▸ **Your objective**:
Filter the entries down to the lines containing "pour", and copy those lines.

▸ **Saved entries**:
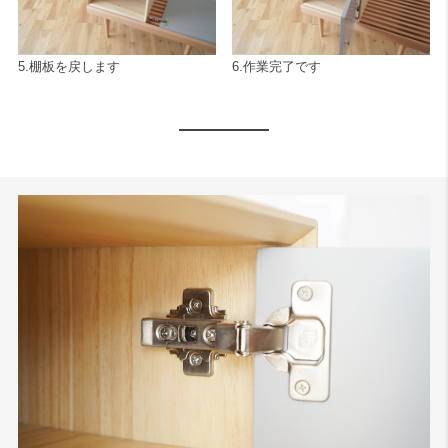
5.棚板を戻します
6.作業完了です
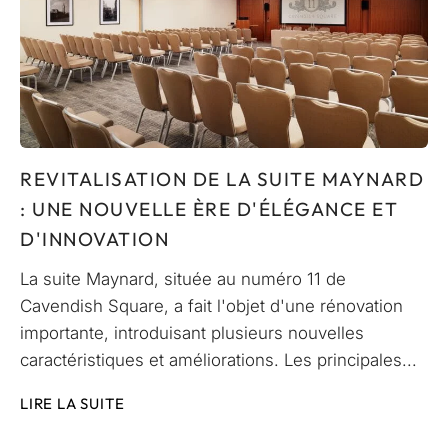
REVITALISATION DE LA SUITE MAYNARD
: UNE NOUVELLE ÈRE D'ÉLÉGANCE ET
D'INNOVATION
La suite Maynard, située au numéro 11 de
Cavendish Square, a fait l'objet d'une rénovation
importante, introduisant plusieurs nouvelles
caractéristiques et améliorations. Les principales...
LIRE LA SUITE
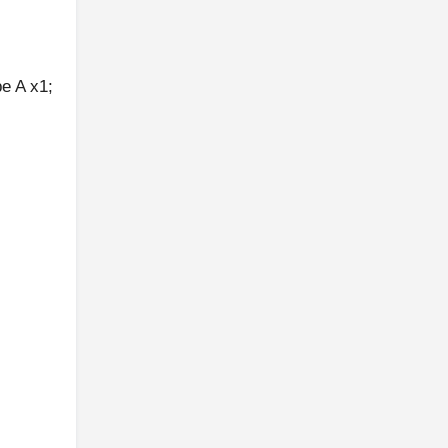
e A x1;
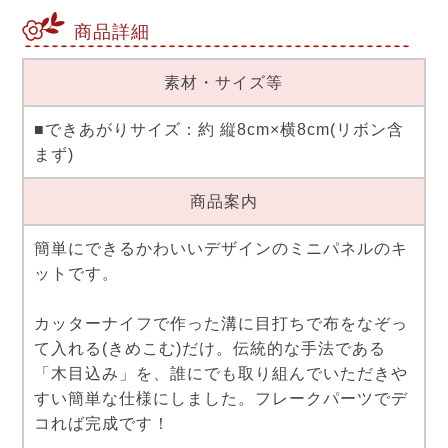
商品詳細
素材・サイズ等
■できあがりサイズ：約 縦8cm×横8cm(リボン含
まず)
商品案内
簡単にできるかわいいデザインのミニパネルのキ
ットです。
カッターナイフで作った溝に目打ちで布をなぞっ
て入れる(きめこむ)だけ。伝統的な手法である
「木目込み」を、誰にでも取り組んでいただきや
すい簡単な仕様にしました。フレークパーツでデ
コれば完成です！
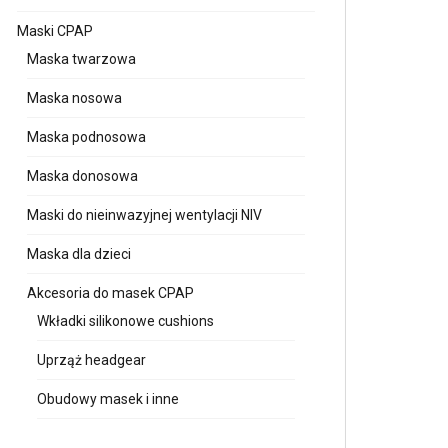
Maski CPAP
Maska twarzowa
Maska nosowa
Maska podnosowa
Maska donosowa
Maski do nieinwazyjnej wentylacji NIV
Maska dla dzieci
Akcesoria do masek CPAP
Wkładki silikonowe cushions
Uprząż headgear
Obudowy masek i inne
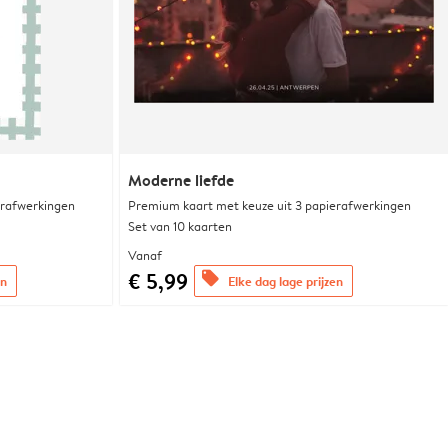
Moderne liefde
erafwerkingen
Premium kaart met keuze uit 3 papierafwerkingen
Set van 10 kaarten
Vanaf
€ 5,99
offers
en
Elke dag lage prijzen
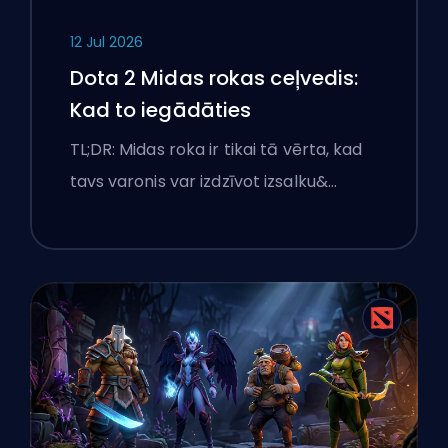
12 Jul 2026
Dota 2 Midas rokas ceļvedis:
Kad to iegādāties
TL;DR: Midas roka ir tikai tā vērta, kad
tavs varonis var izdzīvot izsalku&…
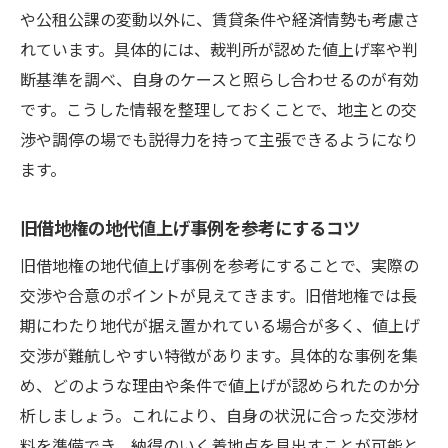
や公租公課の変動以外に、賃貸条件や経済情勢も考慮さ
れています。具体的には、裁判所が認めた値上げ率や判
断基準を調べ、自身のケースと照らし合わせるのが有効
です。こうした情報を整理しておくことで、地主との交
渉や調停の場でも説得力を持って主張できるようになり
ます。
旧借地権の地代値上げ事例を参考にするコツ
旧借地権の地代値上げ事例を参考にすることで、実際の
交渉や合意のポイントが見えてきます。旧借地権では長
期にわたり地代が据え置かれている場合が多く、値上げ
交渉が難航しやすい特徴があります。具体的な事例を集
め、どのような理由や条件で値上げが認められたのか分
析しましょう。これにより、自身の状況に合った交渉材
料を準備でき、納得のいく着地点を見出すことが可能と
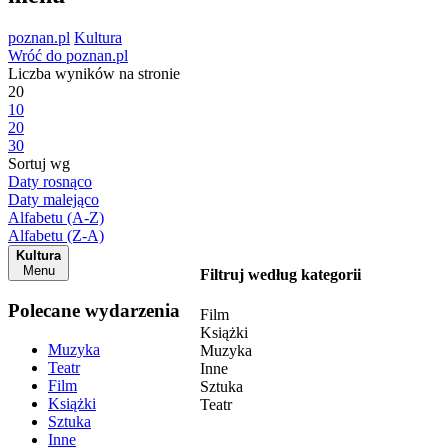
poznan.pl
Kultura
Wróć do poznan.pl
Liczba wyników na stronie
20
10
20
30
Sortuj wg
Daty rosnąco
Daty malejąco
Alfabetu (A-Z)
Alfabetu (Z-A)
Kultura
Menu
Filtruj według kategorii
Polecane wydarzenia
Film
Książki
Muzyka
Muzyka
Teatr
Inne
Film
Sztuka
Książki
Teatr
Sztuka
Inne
==
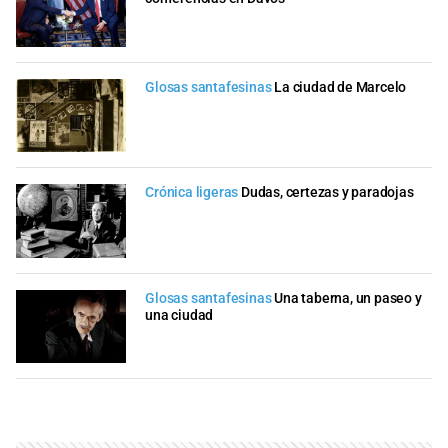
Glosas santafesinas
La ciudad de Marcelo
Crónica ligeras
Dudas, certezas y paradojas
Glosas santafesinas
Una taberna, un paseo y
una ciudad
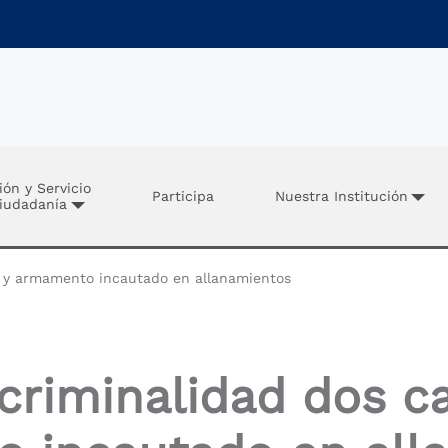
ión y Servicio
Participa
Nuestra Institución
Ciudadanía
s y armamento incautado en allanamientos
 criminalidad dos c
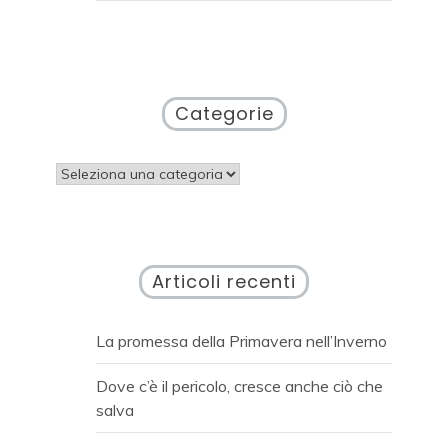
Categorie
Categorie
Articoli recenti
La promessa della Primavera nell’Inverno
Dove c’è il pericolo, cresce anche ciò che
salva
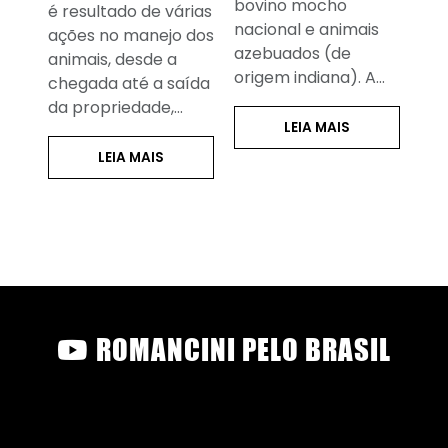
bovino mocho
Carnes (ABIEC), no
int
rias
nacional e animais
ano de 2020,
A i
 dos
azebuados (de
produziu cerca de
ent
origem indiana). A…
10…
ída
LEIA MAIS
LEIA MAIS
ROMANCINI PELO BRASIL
---
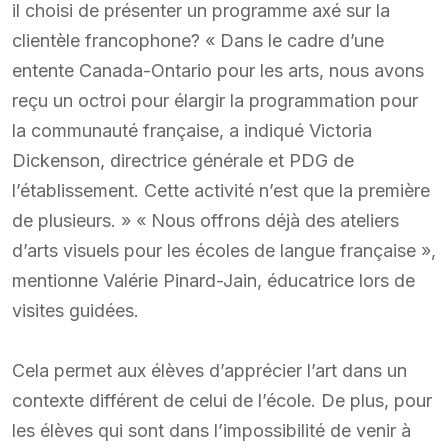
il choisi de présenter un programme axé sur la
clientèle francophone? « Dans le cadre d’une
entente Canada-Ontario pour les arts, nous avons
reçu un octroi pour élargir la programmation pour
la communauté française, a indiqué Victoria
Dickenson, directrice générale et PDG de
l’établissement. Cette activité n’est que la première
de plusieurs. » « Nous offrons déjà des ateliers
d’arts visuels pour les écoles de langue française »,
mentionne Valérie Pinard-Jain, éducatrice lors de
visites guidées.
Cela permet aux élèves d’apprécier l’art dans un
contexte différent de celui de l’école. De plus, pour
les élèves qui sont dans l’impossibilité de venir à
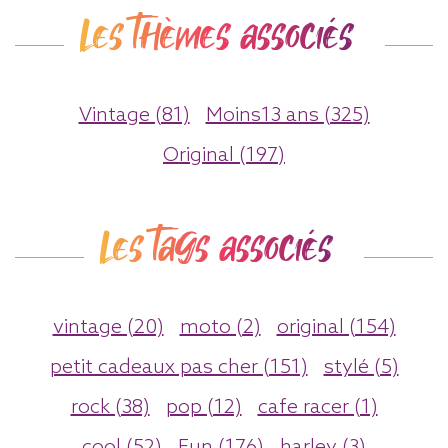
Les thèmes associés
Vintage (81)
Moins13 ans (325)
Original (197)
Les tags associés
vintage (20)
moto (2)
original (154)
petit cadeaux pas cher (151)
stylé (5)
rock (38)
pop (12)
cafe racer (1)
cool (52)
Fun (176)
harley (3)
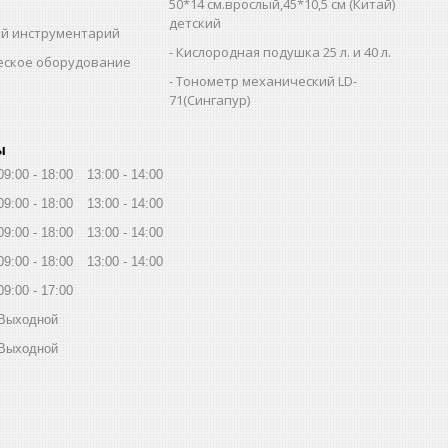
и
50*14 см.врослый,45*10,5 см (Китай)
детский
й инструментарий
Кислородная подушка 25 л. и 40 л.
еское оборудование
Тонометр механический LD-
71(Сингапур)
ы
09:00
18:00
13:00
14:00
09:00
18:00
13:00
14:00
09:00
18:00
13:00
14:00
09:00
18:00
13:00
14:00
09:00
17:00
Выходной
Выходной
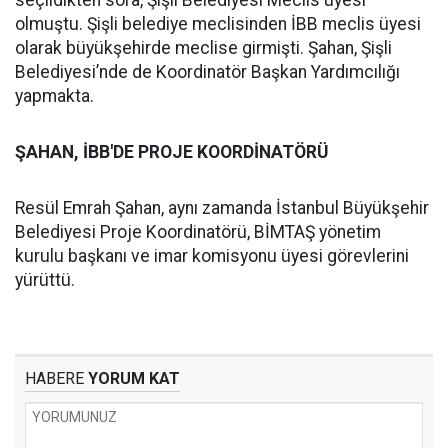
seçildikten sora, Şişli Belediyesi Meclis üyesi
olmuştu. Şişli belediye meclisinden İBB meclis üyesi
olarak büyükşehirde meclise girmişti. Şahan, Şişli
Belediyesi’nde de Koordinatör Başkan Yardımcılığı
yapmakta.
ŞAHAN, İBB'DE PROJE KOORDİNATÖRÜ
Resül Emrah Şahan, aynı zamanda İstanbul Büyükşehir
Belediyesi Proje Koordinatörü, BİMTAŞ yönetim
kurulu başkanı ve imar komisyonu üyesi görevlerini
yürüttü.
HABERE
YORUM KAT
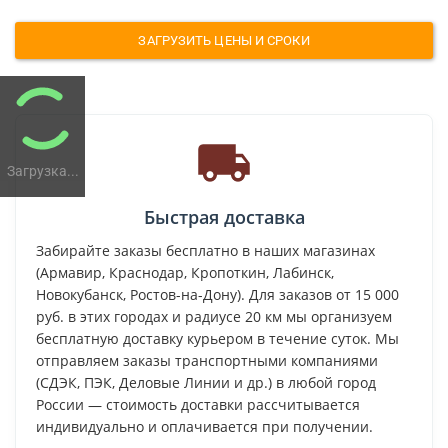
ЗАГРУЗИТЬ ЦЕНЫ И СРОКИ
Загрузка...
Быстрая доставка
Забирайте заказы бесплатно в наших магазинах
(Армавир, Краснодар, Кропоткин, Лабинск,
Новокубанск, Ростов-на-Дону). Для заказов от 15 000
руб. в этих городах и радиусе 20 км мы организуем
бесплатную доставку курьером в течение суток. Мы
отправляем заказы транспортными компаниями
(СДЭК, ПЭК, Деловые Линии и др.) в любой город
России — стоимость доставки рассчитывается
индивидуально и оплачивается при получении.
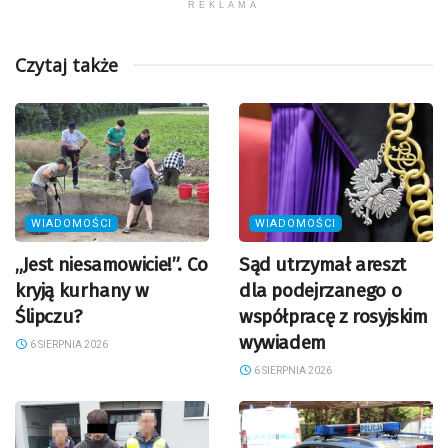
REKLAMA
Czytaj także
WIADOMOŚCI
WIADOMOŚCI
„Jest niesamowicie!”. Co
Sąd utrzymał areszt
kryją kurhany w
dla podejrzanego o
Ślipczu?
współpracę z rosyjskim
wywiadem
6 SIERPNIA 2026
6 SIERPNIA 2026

▸ **Written solution**:
entente Canada-Ontario pour les arts, nous avons
reçu un octroi pour élargir la programmation pour
d’arts visuels pour les écoles de langue française »,
contexte différent de celui de l’école. De plus, pour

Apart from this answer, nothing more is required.